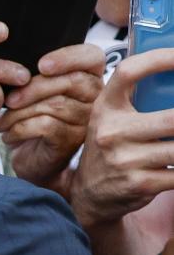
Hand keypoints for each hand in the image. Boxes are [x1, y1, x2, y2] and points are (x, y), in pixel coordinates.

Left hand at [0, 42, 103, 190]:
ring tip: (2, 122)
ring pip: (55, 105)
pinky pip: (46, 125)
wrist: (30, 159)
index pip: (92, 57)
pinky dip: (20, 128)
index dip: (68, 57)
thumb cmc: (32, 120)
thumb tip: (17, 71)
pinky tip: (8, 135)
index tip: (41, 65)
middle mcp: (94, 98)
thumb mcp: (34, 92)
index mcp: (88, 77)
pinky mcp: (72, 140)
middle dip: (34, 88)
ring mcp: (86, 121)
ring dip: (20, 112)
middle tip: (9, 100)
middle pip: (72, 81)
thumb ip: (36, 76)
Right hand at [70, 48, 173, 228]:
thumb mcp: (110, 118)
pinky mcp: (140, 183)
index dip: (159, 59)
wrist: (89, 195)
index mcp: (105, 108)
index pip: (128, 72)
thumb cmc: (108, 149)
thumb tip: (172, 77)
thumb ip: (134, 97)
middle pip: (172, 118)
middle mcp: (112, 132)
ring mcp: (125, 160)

* * *

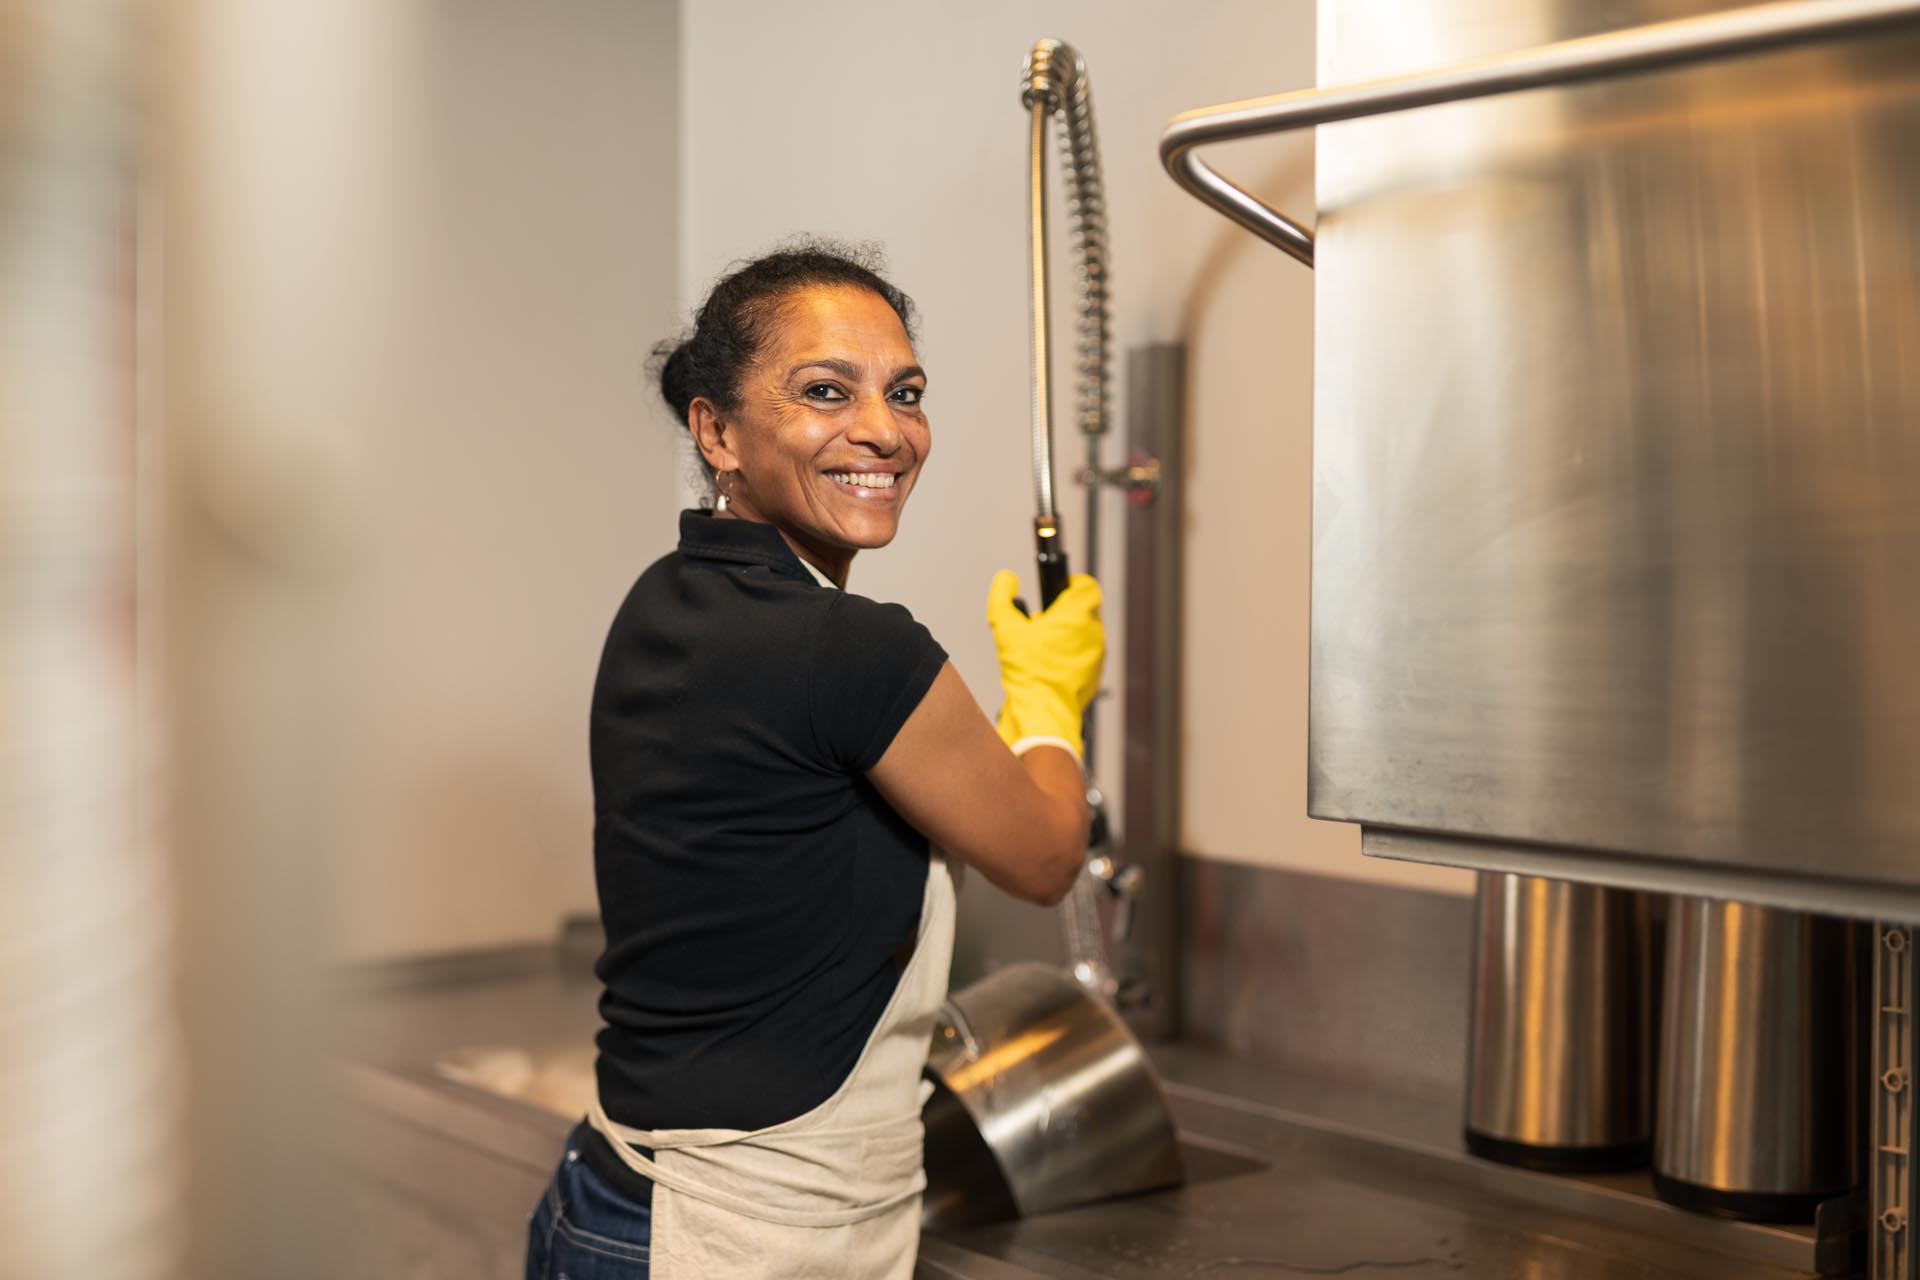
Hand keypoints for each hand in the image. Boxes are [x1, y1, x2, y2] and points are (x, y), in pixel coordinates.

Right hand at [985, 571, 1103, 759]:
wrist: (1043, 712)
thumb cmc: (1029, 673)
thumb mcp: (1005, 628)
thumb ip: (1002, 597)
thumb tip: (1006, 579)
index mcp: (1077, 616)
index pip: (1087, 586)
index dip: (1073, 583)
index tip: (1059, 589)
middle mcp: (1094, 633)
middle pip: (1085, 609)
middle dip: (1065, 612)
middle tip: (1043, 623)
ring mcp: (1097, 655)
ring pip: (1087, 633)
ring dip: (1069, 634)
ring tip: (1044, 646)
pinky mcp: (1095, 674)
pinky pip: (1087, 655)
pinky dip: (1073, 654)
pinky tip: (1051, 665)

## Task objective
Return only the number of lines in the preceding records that contain the string "index".

## Answer to this problem
11